Mises Wire

Appetite for Risk or Appetite for Destruction?

The policy of the Bernanke-Yellen Fed to whet investors’ appetite for risk by maintaining short-term interest rates at zero in order to pump up investment spending seems to be working quite well.  Here is some anecdotal evidence as reported by a friend:

I tried tapping private banks for a business loan, for fun, last month, for a business that I “may consider” buying. Last week, I received 2 quick offers for 2M in financing...at prime plus 2.5!! I don’t even have 2014 tax returns for the business. My accountant  .  . . says the business’ profits are clearly over reported. Yet, still, I get the loan offers. The 2 independent bankers I met with liked my “character”. Sigh...are we back to the 2005 loan standards? Numbers no longer matter?  There are absolutely no numbers to justify this loan. The rate, under 6% for a 10 year term, has gotten my attention. There is less than a 20% personal guarantee. . . .  [H]ow can I not make a profit on a capital investment with those terms?
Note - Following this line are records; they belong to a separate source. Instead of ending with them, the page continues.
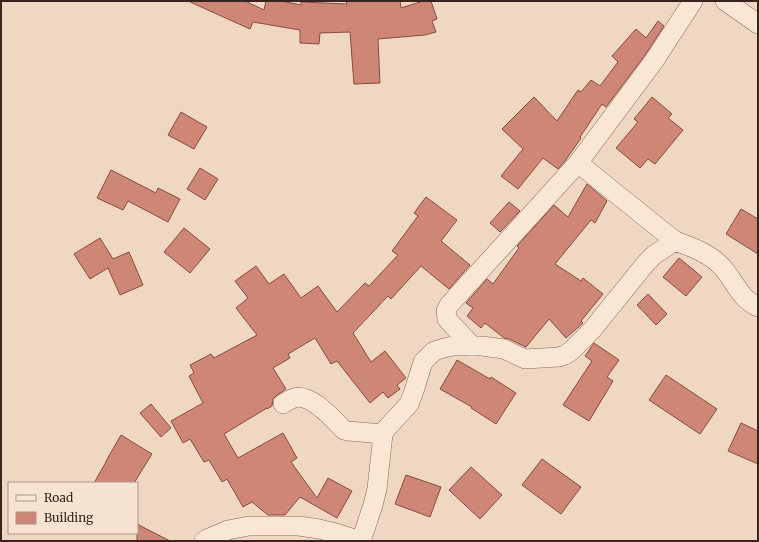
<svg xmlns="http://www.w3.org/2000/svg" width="759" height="542" viewBox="0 0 759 542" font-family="Merriweather,serif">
	<rect width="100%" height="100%" fill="#efd7c2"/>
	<g fill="#ce8777" stroke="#894a3e">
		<path d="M188,1H245L264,10L266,1H281L301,5V2L347,4L346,1H400L401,8L423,1H431L437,19L432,21L436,32L425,35L378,39L380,83L354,84L350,32L320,33L319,44L300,43V30L253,22L250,29Z"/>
		<path d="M658,21L664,26L645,55L606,107L602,104L580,137L581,138L565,161L558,169L543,158L518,189L501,176L523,149L502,129L534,97L557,121L578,90L581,92L591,80L600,86L618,62L612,56L636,29L646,38Z"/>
		<path d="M652,97L672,114L668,118L683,130L655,164L648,159L640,168L616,148L638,122L634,119Z"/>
		<path d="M181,112L207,127L194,149L168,135Z"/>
		<path d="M200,168L218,179L205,200L187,189Z"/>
		<path d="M111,170L156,193L158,188L180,199L168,222L128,201L123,210L97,198Z"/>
		<path d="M587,184L607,201L595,223L591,220L555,264L581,281L583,278L603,294L581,321L583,323L566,338L549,319L526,347L509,339L504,338L485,323L481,328L467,316L473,308L466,303L487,279L493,284L519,248L517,246L554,205L568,217Z"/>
		<path d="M426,197L457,220L441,241L470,265L449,289L421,266L391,299L388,296L353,333L371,362L385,351L406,378L397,385L400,389L388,398L383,392L370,403L337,361L331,364L315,338L288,354L290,358L273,368L286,389L277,395L273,399L272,406L267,409V408L224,434L238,458L283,433L297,458L291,462L317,498L328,478L352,491L337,518L300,497L285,515H268L252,502L243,507L227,479L222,482L209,460L204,462L190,439L183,443L171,421L203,403L189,376L194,373L190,365L211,354L214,358L257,335L236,308L248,298L235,281L256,266L269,284L284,274L301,298L318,286L337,312L365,283L369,286L398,255L392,251L418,216L414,213Z"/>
		<path d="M509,202L520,211L500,232L490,223Z"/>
		<path d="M741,209L758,219V254L726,234Z"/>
		<path d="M184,228L210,249L190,273L164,252Z"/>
		<path d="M100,238L113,259L129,252L143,285L120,295L108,268L90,279L74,254Z"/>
		<path d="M679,258L702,277L686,296L663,277Z"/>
		<path d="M648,294L667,314L656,325L637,305Z"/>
		<path d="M594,343L619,360L607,377L613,381L589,421L563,405L592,361L585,356Z"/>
		<path d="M457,360L490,379L491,377L516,393L496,424L471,408L472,407L440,389Z"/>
		<path d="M666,375L717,409L700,434L649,400Z"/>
		<path d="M151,404L171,428L161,437L140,413Z"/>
		<path d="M741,423L758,431V464L728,451Z"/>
		<path d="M121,435L152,454L134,483H94L106,462V461Z"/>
		<path d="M542,459L581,487L561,514L522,485Z"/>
		<path d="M471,467L502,495L480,519L449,490Z"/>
		<path d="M406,475L441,487L430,517L395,504Z"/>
		<path d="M137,524L170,541H137Z"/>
	</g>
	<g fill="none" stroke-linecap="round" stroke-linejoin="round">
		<defs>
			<g id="minor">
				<path d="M725,1L758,24"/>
				<path d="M578,163L675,241"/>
				<path d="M472,346L447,319L446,311L449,305L578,163L654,61L693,1"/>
				<path d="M283,404C286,402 290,399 294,398C311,393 333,419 344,430L348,431L383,434"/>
				<path d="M204,541L207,539L228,530L249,526H299L319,529L339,534L360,541"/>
				<path d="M361,541L373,505L377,489L383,434L386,429L409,404L414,391L423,362L434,351L444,348L453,346H482L504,349L525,359L559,357L565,355L571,351L592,330L646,263L654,255L675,241C692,247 711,254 723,268C735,282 741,300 758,307"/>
			</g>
		</defs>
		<use href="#minor" stroke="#896759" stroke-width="20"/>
		<use href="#minor" stroke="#f9e6d5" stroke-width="19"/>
	</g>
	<rect width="759" height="542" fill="none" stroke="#39241d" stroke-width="4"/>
	<rect x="8" y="482" width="130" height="52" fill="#f6e3d2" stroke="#aa978a"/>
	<rect x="16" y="495" width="20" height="6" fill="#f9e6d5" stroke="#aa978a"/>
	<text x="44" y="502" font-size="12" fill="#39241d">Road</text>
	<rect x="16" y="512" width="20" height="12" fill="#ce8777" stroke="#aa978a"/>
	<text x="44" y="522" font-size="12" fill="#39241d">Building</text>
</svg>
The Kool aid is contagious, once you get a taste.

The heightened “appetite for risk” that the Fed and the establishment media have been blathering about as a new method for the salvation of the U.S. economy is far from it.  Rather it is the same old cheap-money policy dressed up in new garb and, as Austrian business cycle theory demonstrates, what it stimulates among bankers, investors, and entrepreneurs is best described by the title of the classic hard rock album by Guns N’ Roses, Appetite for Destruction.